Detroit — Mayor Mike Duggan will hold his annual charter-mandated community meeting on Monday, where he will showcase $100 million in job training opportunities.
The presentation will take place Monday at 7 p.m. in City Hall, the 13th floor auditorium inside the Coleman A. Young Municipal Center at 2 Woodward Ave. for those who wish to attend in person and live online on detroitnews.com and Detroit’s Channel 21.
He is expected to walk the Detroiters step by step through the involvement process. Among the programs are courses that pay Detroiters $10 an hour to learn basic math and reading skills, and/or earn their high school diploma or GED. The city also offers hybrid training where Detroiters can earn $15 an hour for three days of on-site work and two days of classroom training per week to earn a GED, diploma or technical certifications.

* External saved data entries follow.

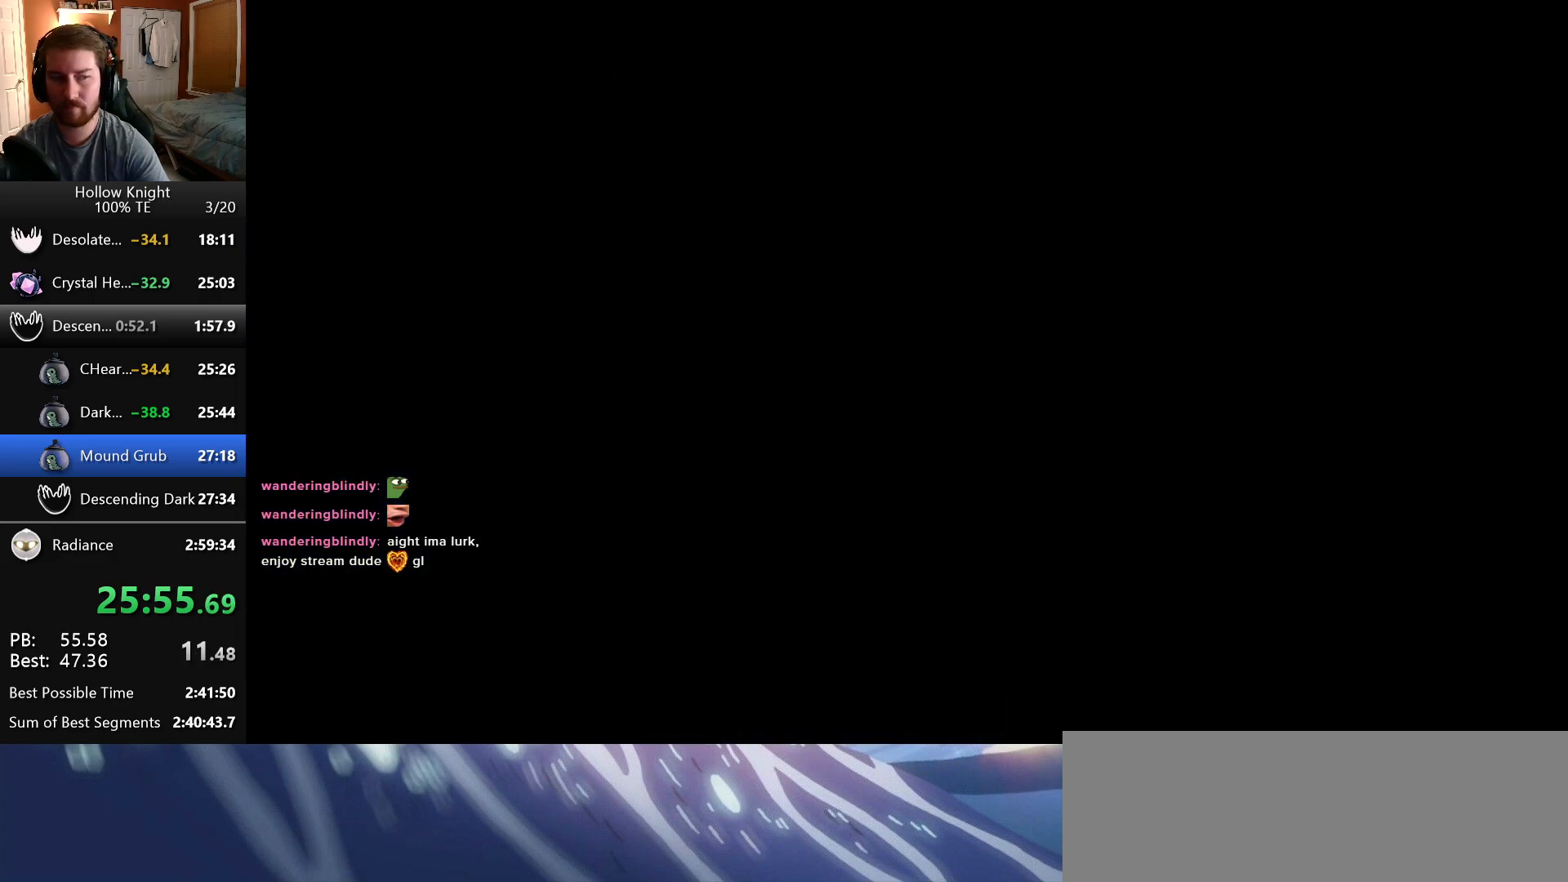
{"keys": [], "events": []}
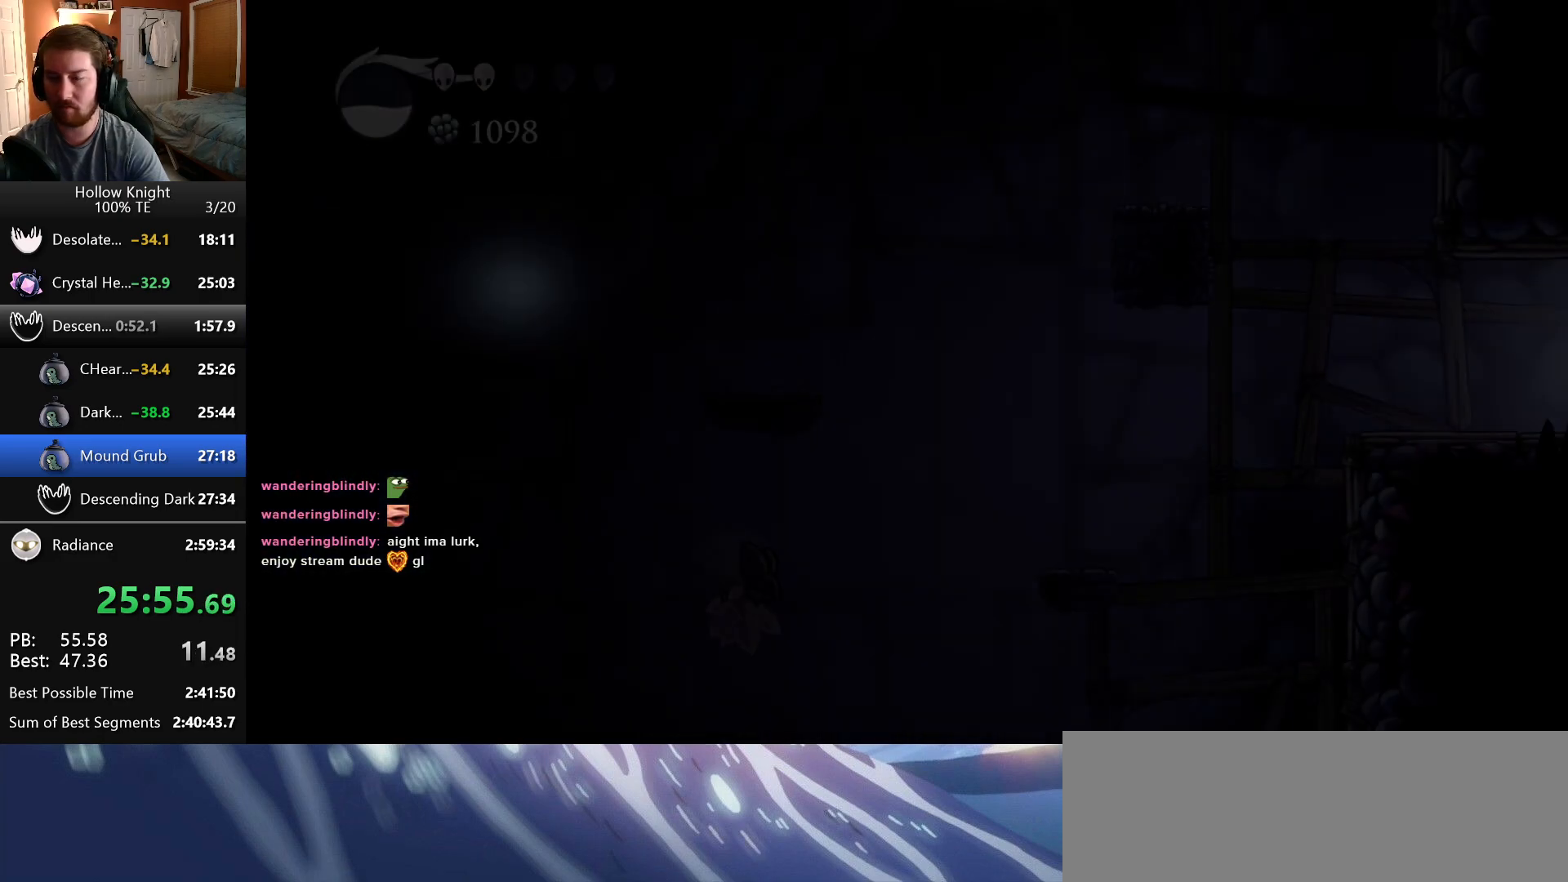
{"keys": ["focus"], "events": [[266, "focus", "down"]]}
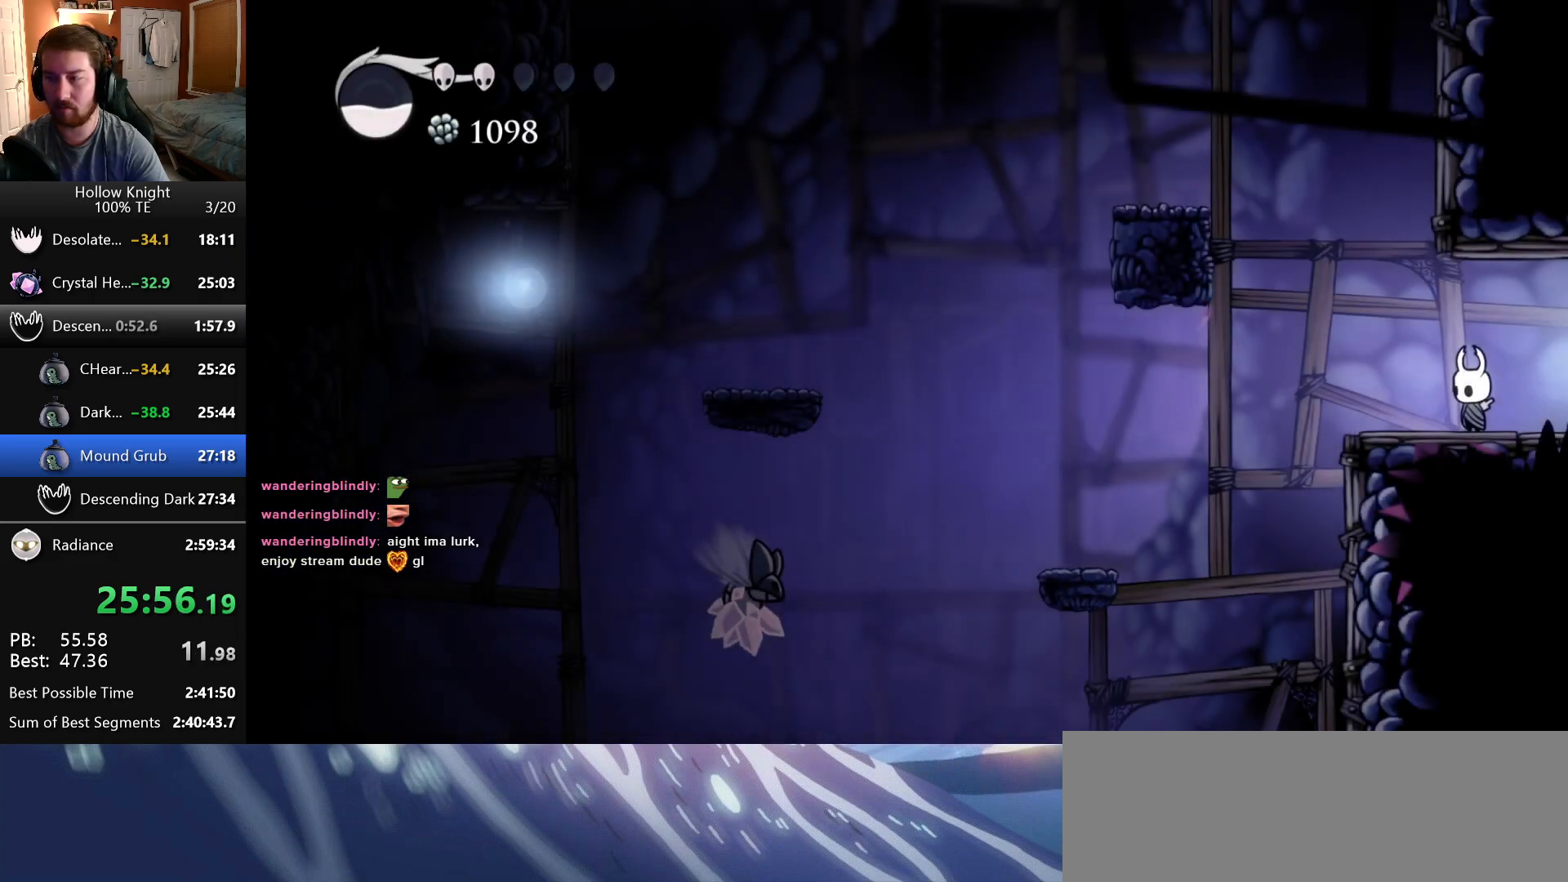
{"keys": ["focus"], "events": []}
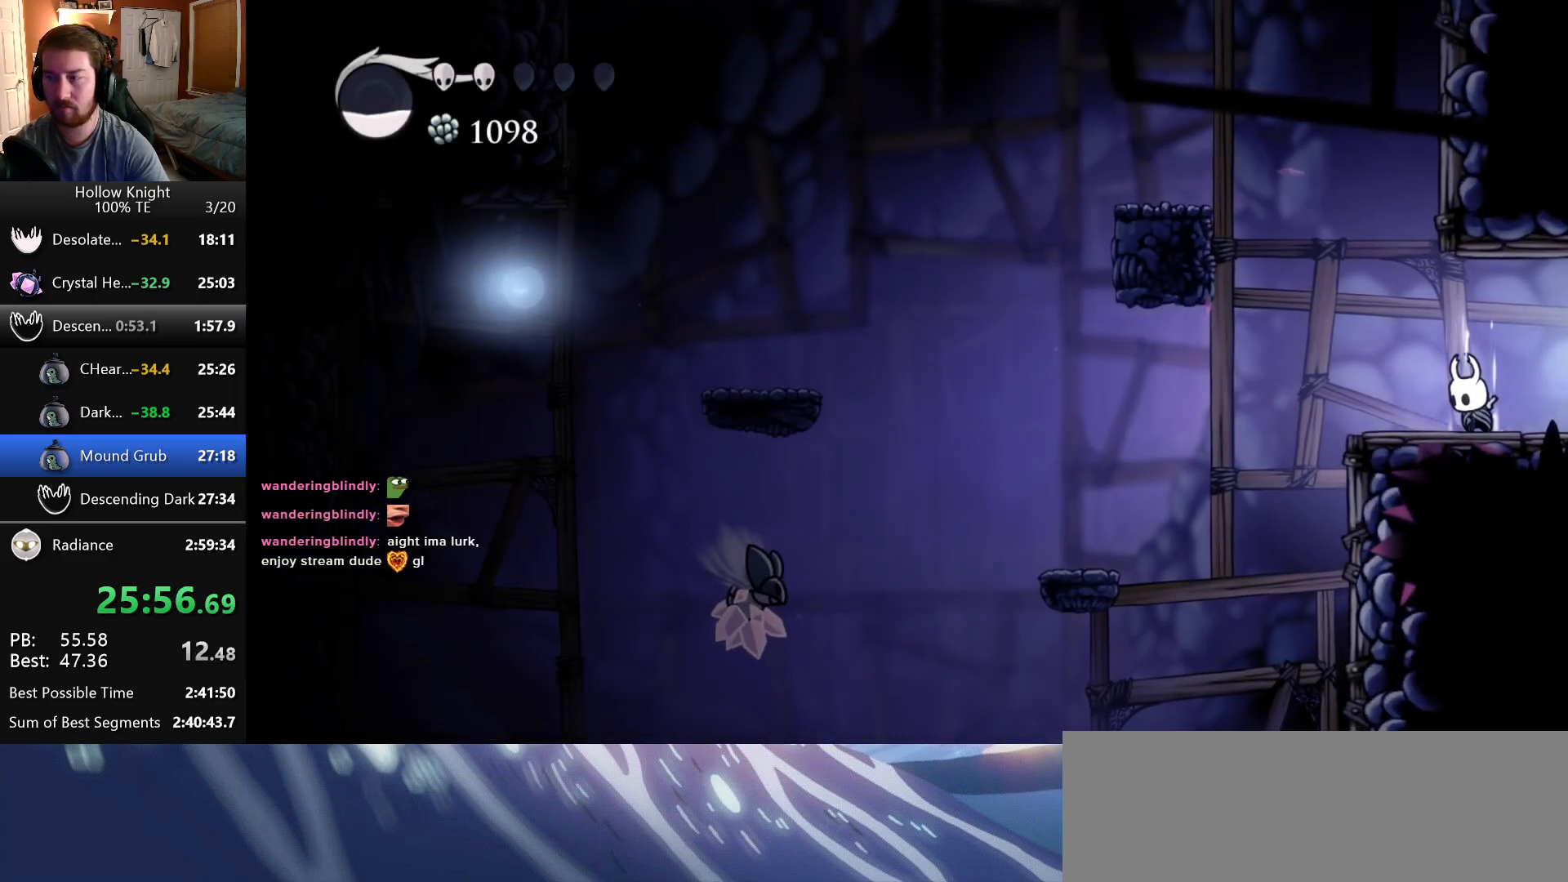
{"keys": ["focus"], "events": []}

In total, the city offers 35 job training programs in growing industries such as skilled trades, healthcare, information technology, trucking and logistics through www.detroitatwork.com, the development center of the city’s workforce. Entry-level opportunities are estimated to be available within 48 hours of registration. Those who wish to hone their skills will learn within two to four weeks.
After his presentation, the mayor and his team will answer questions from those present in person or virtually, including members of the city council.
“The first step is always tough for anyone trying something big and new,” said Nicole Sherard-Freeman, Jobs Group Director, Economy and Detroit At Work. “What you’ll hear on Monday are the steps you can take to connect to a very different future than the one you’re living in right now. It’s the first step that’s always hard and we’re going to make it easy for you. .”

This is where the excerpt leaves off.